Installing Keypad Library

In order to determine which key was pressed, we need to continuously scan rows & columns. Fortunately, Keypad.h was written to hide away this unnecessary complexity so that we can issue simple commands to know which key was pressed.

To install the library navigate to the Sketch > Include Library > Manage Libraries…Wait for Library Manager to download libraries index and update list of installed libraries.

Filter your search by typing ‘keypad’. There should be a couple entries. Look for Keypad by Mark Stanley, Alexander Brevig. You have to scroll a little bit. Click on that entry, and then select Install.

Arduino Code

The following sketches will give you complete understanding on how to detect key presses with 4×3 & 4×4 membrane keypad and can serve as the basis for more practical experiments and projects.

Code for 4×3 Keypad

#include <Keypad.h>

const byte ROWS = 4; //four rows
const byte COLS = 3; //three columns

char keys[ROWS][COLS] = {
  {'1','2','3'},
  {'4','5','6'},
  {'7','8','9'},
  {'*','0','#'}
};
byte rowPins[ROWS] = {9, 8, 7, 6}; //connect to the row pinouts of the keypad
byte colPins[COLS] = {5, 4, 3}; //connect to the column pinouts of the keypad

//Create an object of keypad
Keypad keypad = Keypad( makeKeymap(keys), rowPins, colPins, ROWS, COLS );

void setup(){
  Serial.begin(9600);
}
  
void loop(){
  char key = keypad.getKey();// Read the key
  
  // Print if key pressed
  if (key){
    Serial.print("Key Pressed : ");
    Serial.println(key);
  }
}

Code for 4×4 Keypad

#include <Keypad.h>

const byte ROWS = 4; //four rows
const byte COLS = 4; //four columns

char keys[ROWS][COLS] = {
  {'1','2','3','A'},
  {'4','5','6','B'},
  {'7','8','9','C'},
  {'*','0','#','D'}
};

byte rowPins[ROWS] = {9, 8, 7, 6}; //connect to the row pinouts of the keypad
byte colPins[COLS] = {5, 4, 3, 2}; //connect to the column pinouts of the keypad

//Create an object of keypad
Keypad keypad = Keypad( makeKeymap(keys), rowPins, colPins, ROWS, COLS );

void setup(){
  Serial.begin(9600);
}
  
void loop(){
  char key = keypad.getKey();// Read the key
  
  // Print if key pressed
  if (key){
    Serial.print("Key Pressed : ");
    Serial.println(key);
  }
}

Here’s how the output looks like in the serial monitor.

Code Explanation

The sketch starts by including Keypad.h library and defining number of rows & columns on the keypad you wish to use.

Next, we define a 2-dimensional keymap array keys[ROWS][COLS] which holds characters to be printed when a particular button is pressed on the keypad.

In our sketch, the characters are laid out just as they appear on the keypad.

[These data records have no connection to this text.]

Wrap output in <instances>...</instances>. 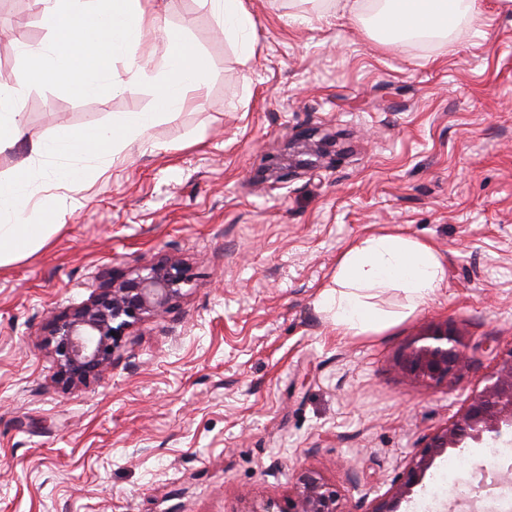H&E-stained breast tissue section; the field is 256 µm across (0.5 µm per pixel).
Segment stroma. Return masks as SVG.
<instances>
[{
    "label": "stroma",
    "mask_w": 512,
    "mask_h": 512,
    "mask_svg": "<svg viewBox=\"0 0 512 512\" xmlns=\"http://www.w3.org/2000/svg\"><path fill=\"white\" fill-rule=\"evenodd\" d=\"M479 2L446 43L382 44L315 0H247V57L200 0H162L203 58L202 90L67 186L31 143L156 111L157 89L81 97L30 79L0 184L25 175L19 223L57 230L0 266V512H255L304 469L341 487L344 512L391 489L512 348V11ZM12 32L50 42L41 0H0L3 86L27 68ZM382 232L438 250L446 281L401 321L337 335L317 294L347 246ZM164 255L194 276L178 305L136 324L109 373L61 389L50 316ZM439 325L463 329L467 364L407 386L397 358ZM452 459L482 463L475 444L448 450L397 512Z\"/></svg>",
    "instance_id": "stroma-1"
}]
</instances>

But actually you can define these to be anything you want. For example, if you are planning on creating a calculator project, you would just change the array definition to this:

char keys[ROWS][COLS] = {
  {'1','2','3','4'},
  {'5','6','7','8'},
  {'9','0','+','-'},
  {'.','*','/','='}
};

Next, we create an object of keypad library. The constructor Keypad(makeKeymap(keys), rowPins, colPins, ROWS, COLS ) takes five parameters.

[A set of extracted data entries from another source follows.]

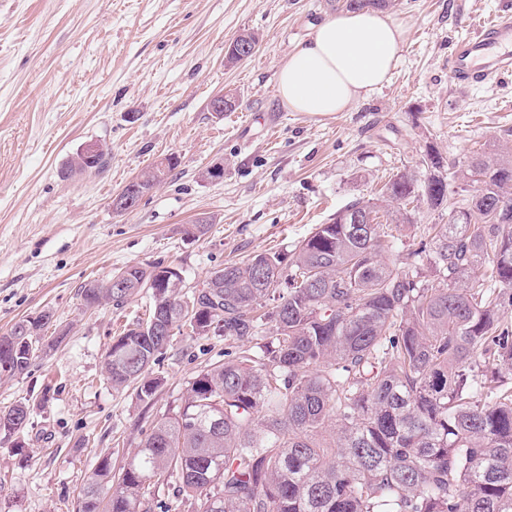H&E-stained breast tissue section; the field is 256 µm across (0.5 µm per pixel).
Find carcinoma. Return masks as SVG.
<instances>
[{"label":"carcinoma","instance_id":"obj_1","mask_svg":"<svg viewBox=\"0 0 512 512\" xmlns=\"http://www.w3.org/2000/svg\"><path fill=\"white\" fill-rule=\"evenodd\" d=\"M76 153L67 174L105 166ZM141 176L149 192L177 166ZM468 196L448 223L408 246L383 224L411 223L407 205ZM379 214L355 200L290 255L257 253L221 268V287L157 288L146 321L104 355L105 379L141 401L171 329L250 344L194 377L178 409L157 417L118 471L99 461L75 512H169L151 480L191 512H512V151L477 149L446 178L392 176ZM371 224L356 232L349 215ZM428 263L434 279L422 276ZM165 265H129L79 288L86 309L123 306ZM192 308L191 320L183 310ZM51 314L0 335V361L20 375L43 350ZM33 409L0 413L23 432Z\"/></svg>","mask_w":512,"mask_h":512}]
</instances>
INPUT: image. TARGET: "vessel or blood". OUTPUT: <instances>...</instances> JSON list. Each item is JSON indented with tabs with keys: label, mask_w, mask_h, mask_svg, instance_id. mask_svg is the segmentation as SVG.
<instances>
[{
	"label": "vessel or blood",
	"mask_w": 512,
	"mask_h": 512,
	"mask_svg": "<svg viewBox=\"0 0 512 512\" xmlns=\"http://www.w3.org/2000/svg\"><path fill=\"white\" fill-rule=\"evenodd\" d=\"M458 88L468 89L512 72V15L498 16L458 41L448 57Z\"/></svg>",
	"instance_id": "vessel-or-blood-1"
}]
</instances>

• makeKeymap(keys) initializes the internal keymap to be equal to the user defined keymap.
• rowPins and colPins are the arduino pins to which rows & columns of keypad connected.
• ROWS and COLS are the number of rows & columns of the keypad.

Once a keypad object is created, we can issue a simple command getKey() to check which key is pressed, if any.

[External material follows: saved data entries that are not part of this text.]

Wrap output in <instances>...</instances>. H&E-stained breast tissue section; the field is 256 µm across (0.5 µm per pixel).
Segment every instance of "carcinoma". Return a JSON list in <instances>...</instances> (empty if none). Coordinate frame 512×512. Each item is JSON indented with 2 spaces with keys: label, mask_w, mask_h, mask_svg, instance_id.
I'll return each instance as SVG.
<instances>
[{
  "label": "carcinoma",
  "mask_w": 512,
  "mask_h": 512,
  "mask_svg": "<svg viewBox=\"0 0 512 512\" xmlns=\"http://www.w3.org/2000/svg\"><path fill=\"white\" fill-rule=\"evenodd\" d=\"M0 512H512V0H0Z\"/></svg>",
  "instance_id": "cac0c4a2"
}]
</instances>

Other useful functions in Keypad library

There are a few useful functions you can use with Keypad object. Few of them are listed below:

• char waitForKey() Waits forever until someone presses a key. Warning – It blocks all other code until a key is pressed. That means no blinking LED’s, no LCD screen updates, no nothing with the exception of interrupt routines.
• KeyState getState() Returns the current state of any of the keys. The four states are IDLE, PRESSED, RELEASED and HOLD.
• boolean keyStateChanged() Let’s you know when the key has changed from one state to another. For example, instead of just testing for a valid key you can test for when a key was pressed.
• setHoldTime(unsigned int time) Sets the amount of milliseconds the user will have to hold a button until the HOLD state is triggered.
• setDebounceTime(unsigned int time) Sets the amount of milliseconds the keypad will wait until it accepts a new keypress/keyEvent.
• addEventListener(keypadEvent) Triggers an event if the keypad is used.